This sentence is false.
If “this sentence is false” is true, then the sentence is false, which is a contradiction. Conversely, if “this sentence is false” is false, then the sentence is true, which is also a contradiction. The liar’s paradox has been around since the ancient Greeks; unfortunately, so have liars.
It wouldn’t be incorrect to say that lying is the root cause of the “Great Recession” that has cast such a dark shadow over the U.S. economy for the past several years. Bernie Madoff lied. So did Allen Stanford, Peter Lombardi, Nicholas Cosmo, James Nicholson, Joanne Schneider, Brian Smart, and many, many others. Liars. All of the aforementioned individuals were entrusted by normal people just like you and me, and these liars violated that trust for their own personal gain.
As a Maguire Center Public Service Intern, I kept asking myself the same question while I worked at the Securities and Exchange Commission: Why don’t these defendants learn? When confronted by government investigators, either tell the truth or don’t talk. Seems simple enough, right? WRONG. I personally encountered no less than one liar each week I was at the SEC. The concept of telling the truth seems to elude these ostensibly savvy financial managers and bankers.
Case in point – just recently, the SEC charged the owner of a New York-based investment advisory firm with defrauding investors while grossly exaggerating the amount of assets under his management, and announced that the defendant has pled guilty to criminal charges, which included charges that he lied to investigators. This fraudster perpetuated a series of fraudulent schemes targeting individual investors and small businesses, and touted his firm’s assets under management to be as high as $3 billion. He lied to investors, business owners, companies, mothers, fathers, siblings, grandparents, and more. The fraudster paid zero returns to investors and illegally used their money to fund such personal expenses as his children’s private school tuition, air travel and hotels, department store purchases, and several thousand dollars in dental bills.

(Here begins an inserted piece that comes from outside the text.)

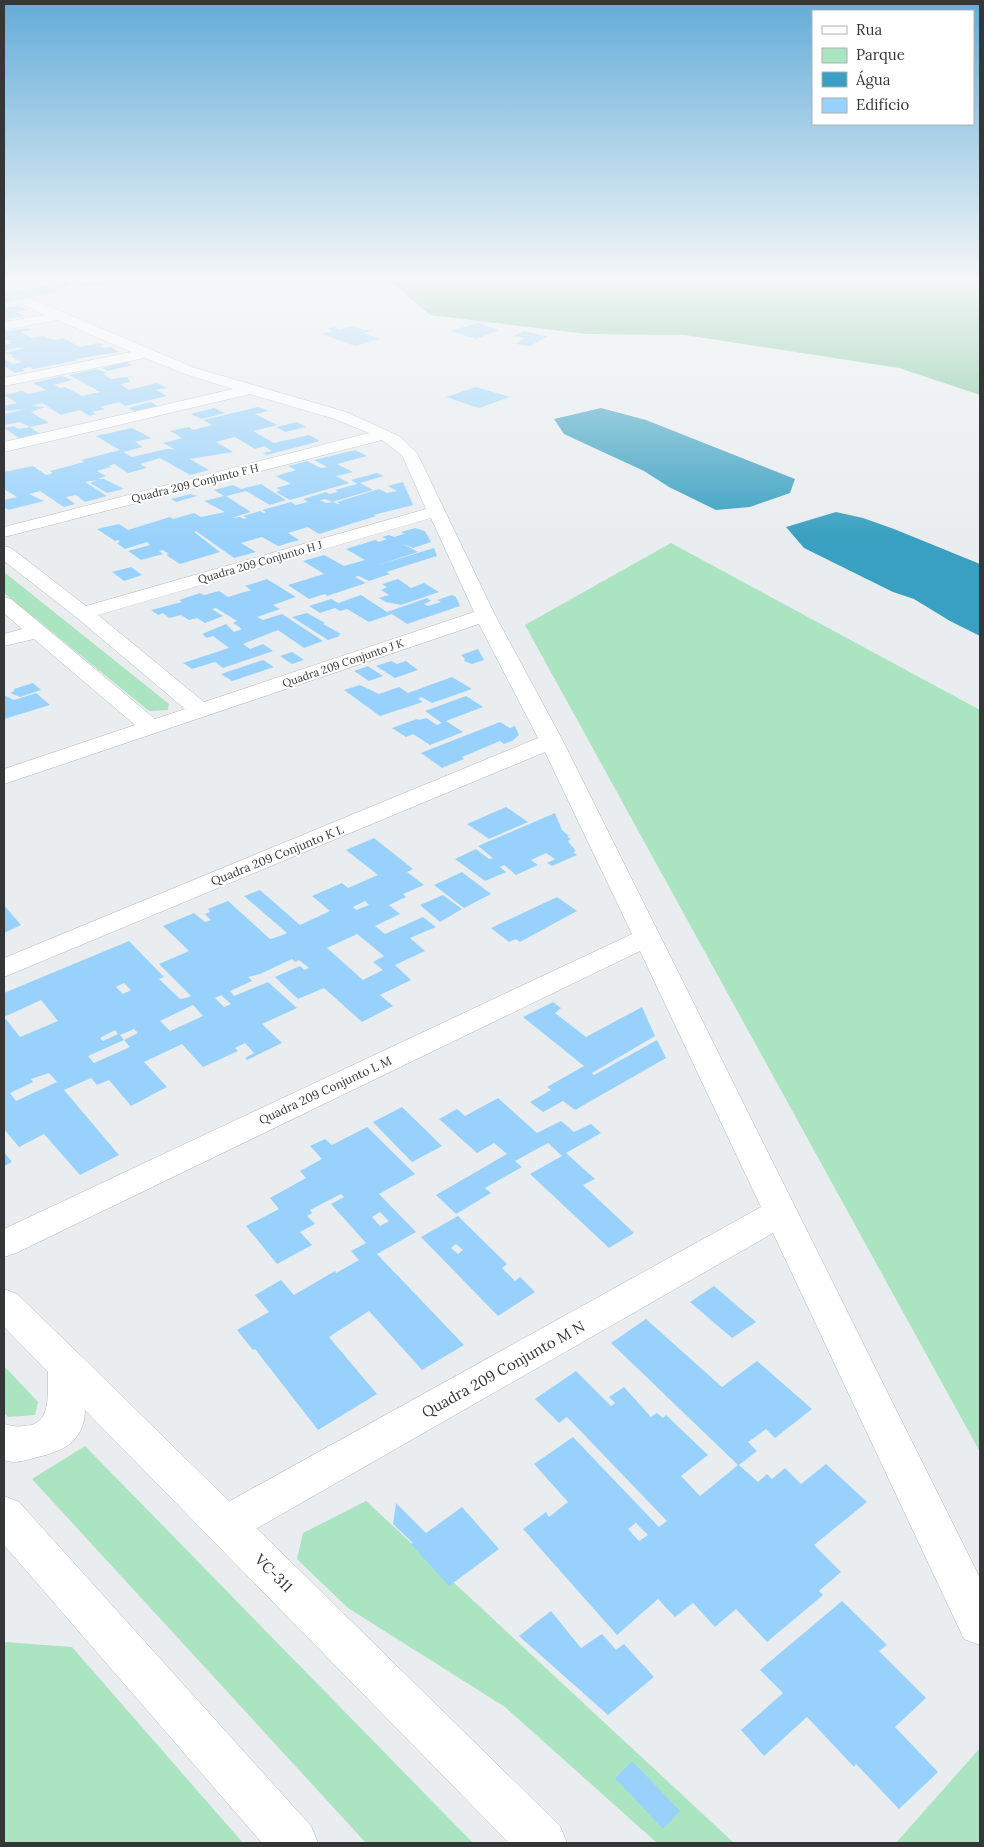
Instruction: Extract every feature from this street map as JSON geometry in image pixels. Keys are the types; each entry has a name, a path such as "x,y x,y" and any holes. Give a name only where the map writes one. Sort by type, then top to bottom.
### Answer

Dental bills? Liar, Liar, Pants-on-Fire.
Ask any of these convicted fraudsters and they’ll tell you, once you start lying, it only gets worse. I encountered two separate guilty pleas to making false statements to SEC examiners. Andrew M. Calamari, Director of the SEC’s New York Regional Office, said it best, stating, “Our examination and enforcement staff aggressively pursue investment advisers who flout the registration provisions of the securities laws for their personal gain, especially those who attempt to cover up their misdeeds by flat-out lying to our examiners.”
This latest fraudster now faces allegations of violating Section 17(a) of the Securities Act, Section 10(b) of the Securities Exchange Act and Rule 10b-5, Section 207 of the Investment Advisers Act for filing a false Form ADV, and aiding and abetting his company’s improper registration in violation of Section 203A of the Advisers Act. That laundry list of violations, and all because he couldn’t stop lying. Telling the truth is a fundamental character trait that we must demand from those who are entrusted with the well-being of others. By deciding that telling the truth is always the best way to deal with situations, we can all avoid misunderstandings, complications, and possible criminal consequences.
One of the most enriching aspects of working at the SEC was interacting with whistleblowers — people who go against the grain and tell the truth, even if it exposes them to ridicule and possible retaliation. I quickly adhered to the school of thought at the SEC that a profound sense of morality is the only safeguard of democracy and the best defense of our social and economic rights.